◆ Task directions: The copy you produce must hold every record exactly, and none of the images.

◆ Provided entries:
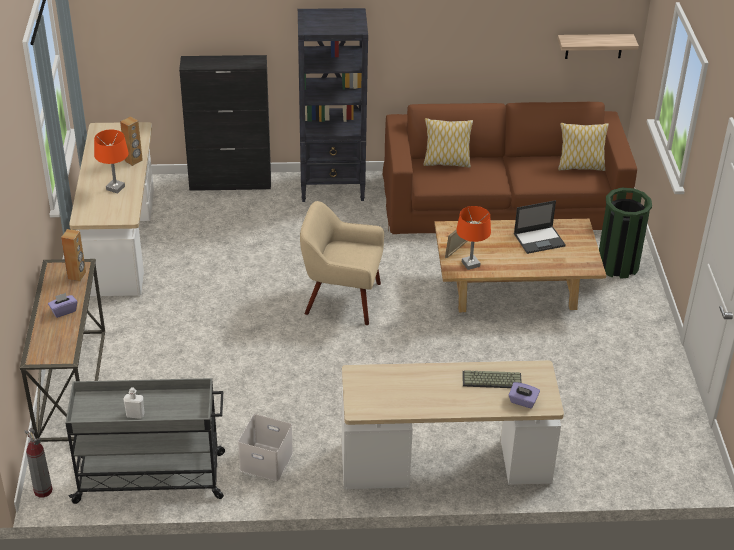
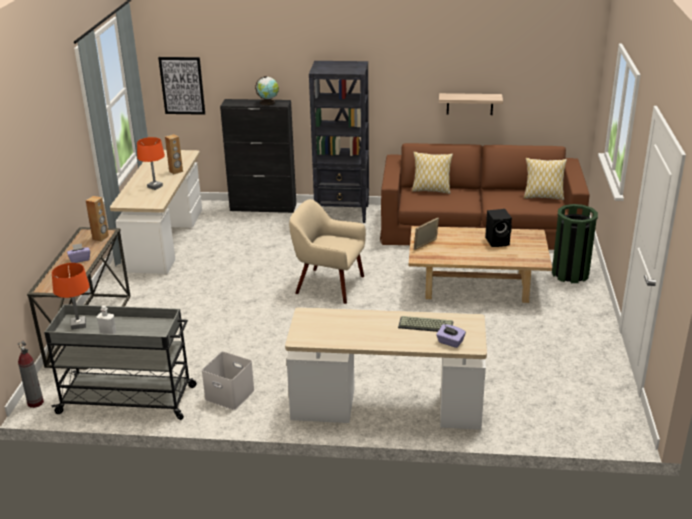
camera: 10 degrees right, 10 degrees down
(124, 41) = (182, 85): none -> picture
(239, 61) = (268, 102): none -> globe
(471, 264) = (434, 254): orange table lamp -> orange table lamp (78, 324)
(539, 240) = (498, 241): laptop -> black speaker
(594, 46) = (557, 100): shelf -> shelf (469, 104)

◆ Result below:
camera: 10 degrees right, 10 degrees down
(124, 41) = (182, 85): none -> picture
(239, 61) = (268, 102): none -> globe
(471, 264) = (434, 254): orange table lamp -> orange table lamp (78, 324)
(539, 240) = (498, 241): laptop -> black speaker
(594, 46) = (557, 100): shelf -> shelf (469, 104)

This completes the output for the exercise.